Meine Gedanken rasten, während ich auf die Antwort meines Bruder wartete. Wie sollte ich ihm erklären, dass ich in Florida war? Mit Theo?

„Ja, aber ich bin mir noch nicht sicher, ob wir heute die ganze Strecke fahren. Mal schauen wie schnell wir voran kommen."

„Ihr solltet eine Pause machen", sagte ich sofort und eventuell etwas zu hastig. „Das ist eine lange Strecke."

„Ich weiß, aber wir sind extra früh los gefahren, deshalb sollte es machbar sein. Wie geht's Dad?" Die Frage kam zögerlich und mit einem Unterton, den ich nur allzu gut kannte.
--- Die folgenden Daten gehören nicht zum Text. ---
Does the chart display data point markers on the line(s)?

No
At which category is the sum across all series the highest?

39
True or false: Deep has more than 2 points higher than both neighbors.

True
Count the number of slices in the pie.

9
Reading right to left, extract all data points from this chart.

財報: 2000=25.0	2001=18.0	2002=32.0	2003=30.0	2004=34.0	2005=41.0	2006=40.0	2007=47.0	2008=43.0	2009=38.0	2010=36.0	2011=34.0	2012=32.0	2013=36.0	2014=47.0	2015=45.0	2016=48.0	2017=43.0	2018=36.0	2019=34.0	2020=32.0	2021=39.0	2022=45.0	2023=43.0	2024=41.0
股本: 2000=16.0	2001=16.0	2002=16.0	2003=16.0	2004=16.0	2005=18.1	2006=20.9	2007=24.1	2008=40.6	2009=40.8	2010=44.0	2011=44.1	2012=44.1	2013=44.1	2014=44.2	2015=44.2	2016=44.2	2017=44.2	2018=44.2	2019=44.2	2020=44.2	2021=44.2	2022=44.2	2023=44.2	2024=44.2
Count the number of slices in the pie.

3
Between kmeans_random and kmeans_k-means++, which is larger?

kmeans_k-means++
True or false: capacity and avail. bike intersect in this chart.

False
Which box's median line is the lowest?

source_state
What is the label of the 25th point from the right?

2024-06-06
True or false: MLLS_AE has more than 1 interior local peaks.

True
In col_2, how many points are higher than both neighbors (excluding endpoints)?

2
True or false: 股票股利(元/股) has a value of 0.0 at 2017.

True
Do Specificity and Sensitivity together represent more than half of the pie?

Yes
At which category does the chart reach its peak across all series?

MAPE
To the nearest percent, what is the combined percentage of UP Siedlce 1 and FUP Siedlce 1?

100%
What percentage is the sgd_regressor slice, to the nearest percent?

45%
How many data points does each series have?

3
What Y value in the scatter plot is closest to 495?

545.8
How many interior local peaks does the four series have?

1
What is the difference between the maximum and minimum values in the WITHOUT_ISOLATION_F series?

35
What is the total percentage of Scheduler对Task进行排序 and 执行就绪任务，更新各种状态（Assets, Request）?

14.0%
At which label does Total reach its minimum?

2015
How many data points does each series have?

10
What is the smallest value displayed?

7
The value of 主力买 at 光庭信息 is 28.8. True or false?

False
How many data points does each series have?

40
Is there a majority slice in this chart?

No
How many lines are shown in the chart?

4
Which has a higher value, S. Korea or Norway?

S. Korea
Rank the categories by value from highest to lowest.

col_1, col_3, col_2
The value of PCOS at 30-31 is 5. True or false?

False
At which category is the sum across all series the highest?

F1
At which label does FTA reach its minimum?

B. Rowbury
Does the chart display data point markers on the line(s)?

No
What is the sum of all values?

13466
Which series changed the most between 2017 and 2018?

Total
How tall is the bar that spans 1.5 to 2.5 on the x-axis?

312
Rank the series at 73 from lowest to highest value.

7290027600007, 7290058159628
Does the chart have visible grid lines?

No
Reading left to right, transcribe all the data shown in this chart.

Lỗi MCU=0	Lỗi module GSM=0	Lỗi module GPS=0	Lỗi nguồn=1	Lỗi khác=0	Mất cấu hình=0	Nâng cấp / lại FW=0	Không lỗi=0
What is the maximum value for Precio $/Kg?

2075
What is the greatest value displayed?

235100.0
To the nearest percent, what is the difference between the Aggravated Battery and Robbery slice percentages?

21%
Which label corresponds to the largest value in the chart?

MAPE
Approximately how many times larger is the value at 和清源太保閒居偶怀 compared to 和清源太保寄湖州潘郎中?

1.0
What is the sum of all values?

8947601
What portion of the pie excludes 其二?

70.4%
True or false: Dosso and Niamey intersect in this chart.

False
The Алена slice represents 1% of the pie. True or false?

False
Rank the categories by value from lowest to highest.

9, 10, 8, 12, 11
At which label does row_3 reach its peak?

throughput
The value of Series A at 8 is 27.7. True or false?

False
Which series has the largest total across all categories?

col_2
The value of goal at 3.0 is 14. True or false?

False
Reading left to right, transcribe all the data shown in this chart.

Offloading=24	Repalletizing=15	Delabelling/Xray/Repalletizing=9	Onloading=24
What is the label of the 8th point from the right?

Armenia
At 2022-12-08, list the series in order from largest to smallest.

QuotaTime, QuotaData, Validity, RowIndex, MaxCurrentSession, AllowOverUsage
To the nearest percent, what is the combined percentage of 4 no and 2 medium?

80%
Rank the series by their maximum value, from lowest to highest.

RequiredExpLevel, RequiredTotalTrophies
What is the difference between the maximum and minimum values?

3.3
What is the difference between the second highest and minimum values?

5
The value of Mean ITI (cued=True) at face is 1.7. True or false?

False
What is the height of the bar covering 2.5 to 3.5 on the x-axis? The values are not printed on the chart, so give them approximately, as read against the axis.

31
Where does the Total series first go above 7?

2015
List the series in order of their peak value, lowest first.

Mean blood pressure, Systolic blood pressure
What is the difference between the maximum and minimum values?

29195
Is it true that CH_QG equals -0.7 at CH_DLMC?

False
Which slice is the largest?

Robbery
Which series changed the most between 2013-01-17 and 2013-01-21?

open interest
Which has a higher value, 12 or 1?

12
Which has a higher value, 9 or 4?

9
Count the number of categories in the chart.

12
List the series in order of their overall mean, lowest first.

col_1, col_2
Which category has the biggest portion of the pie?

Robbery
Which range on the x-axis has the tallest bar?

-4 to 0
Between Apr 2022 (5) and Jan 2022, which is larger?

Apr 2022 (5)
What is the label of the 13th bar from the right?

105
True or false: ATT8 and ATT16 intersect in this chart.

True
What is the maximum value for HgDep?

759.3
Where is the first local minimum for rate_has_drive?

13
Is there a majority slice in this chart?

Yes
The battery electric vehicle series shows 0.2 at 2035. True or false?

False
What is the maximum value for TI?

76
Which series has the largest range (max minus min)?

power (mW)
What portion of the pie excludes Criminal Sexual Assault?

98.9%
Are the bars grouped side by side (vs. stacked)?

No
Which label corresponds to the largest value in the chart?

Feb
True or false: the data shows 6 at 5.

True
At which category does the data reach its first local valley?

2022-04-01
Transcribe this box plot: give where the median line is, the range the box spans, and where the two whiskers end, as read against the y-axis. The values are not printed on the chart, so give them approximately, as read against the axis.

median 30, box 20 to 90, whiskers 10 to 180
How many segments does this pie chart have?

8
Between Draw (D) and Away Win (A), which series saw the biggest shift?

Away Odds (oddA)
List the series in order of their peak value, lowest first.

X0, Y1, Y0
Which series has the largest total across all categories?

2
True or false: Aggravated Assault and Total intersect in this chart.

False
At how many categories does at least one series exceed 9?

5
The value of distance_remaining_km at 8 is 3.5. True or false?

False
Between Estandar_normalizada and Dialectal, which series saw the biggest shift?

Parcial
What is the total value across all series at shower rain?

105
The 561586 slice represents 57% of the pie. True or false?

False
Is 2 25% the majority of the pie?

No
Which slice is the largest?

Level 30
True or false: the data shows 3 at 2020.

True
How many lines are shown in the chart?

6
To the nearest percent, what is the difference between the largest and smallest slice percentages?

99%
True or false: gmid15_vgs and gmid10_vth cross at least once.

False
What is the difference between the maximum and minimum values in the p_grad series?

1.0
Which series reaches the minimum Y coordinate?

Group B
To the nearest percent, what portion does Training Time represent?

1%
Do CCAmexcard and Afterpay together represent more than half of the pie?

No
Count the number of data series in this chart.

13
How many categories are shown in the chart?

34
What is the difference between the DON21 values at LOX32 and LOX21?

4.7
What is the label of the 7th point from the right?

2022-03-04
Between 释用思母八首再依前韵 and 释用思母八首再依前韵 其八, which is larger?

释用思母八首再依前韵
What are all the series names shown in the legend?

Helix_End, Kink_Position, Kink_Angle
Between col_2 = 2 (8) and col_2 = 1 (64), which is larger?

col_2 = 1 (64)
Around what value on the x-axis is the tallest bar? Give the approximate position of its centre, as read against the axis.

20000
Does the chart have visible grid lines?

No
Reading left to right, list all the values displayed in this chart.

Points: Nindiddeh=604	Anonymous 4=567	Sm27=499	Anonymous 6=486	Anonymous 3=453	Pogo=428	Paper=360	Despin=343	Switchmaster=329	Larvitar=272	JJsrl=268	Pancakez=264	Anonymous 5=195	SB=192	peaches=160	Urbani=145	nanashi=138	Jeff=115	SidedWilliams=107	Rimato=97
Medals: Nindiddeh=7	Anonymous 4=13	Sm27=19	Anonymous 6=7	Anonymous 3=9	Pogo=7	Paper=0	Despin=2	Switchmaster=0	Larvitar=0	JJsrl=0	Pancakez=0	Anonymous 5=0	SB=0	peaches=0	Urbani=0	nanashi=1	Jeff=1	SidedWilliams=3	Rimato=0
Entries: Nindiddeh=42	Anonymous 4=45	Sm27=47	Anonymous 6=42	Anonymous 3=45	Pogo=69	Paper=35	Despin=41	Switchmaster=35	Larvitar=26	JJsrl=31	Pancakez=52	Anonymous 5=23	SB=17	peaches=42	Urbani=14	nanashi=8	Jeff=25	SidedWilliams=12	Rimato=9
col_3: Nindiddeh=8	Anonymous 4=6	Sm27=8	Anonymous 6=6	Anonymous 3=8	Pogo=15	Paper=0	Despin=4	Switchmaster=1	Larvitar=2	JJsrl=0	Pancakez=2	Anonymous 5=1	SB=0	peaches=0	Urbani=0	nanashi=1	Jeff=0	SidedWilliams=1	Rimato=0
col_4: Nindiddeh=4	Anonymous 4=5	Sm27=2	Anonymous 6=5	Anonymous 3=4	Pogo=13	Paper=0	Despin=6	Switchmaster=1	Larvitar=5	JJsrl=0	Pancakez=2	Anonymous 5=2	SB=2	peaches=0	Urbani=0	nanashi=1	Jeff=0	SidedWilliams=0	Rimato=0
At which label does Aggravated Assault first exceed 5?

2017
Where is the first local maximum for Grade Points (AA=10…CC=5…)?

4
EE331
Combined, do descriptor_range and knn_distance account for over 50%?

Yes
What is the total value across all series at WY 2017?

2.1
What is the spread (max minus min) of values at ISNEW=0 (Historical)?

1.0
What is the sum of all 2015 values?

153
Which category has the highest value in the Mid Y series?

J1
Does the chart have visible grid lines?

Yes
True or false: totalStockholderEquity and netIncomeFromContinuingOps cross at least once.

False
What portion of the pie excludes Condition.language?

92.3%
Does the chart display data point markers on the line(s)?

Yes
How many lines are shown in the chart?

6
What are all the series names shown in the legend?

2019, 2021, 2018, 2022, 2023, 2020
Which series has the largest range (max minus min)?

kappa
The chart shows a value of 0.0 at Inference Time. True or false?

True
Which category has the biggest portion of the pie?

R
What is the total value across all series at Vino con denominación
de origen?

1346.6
Bei jedem unserer Gespräch schien mein Bruder damit zu rechnen, dass der Zustand unseres Vaters sich verschlechtert hatte. „Ganz gut, soweit ich das beurteilen kann", beruhigte ich ihn, während ich selber immer nervöser wurde. Ich gab mir einen Ruck. „Hör zu, Jacob. Ich bin erst morgen Abend wieder Zuhause, du müsstest also auch Dad Bescheid sagen, dass ihr kommt."

Stille. Dann: „Wie, du bist erst morgen Abend wieder Zuhause? Wo bist du?"

„In Florida?" Ich wusste selbst nicht, wieso ich es wie eine Frage klingen ließ.

„In Florida?" Wieso es aus Jacobs Mund wie eine Frage klang, war schon deutlich verständlicher. „Was machst du in Florida?"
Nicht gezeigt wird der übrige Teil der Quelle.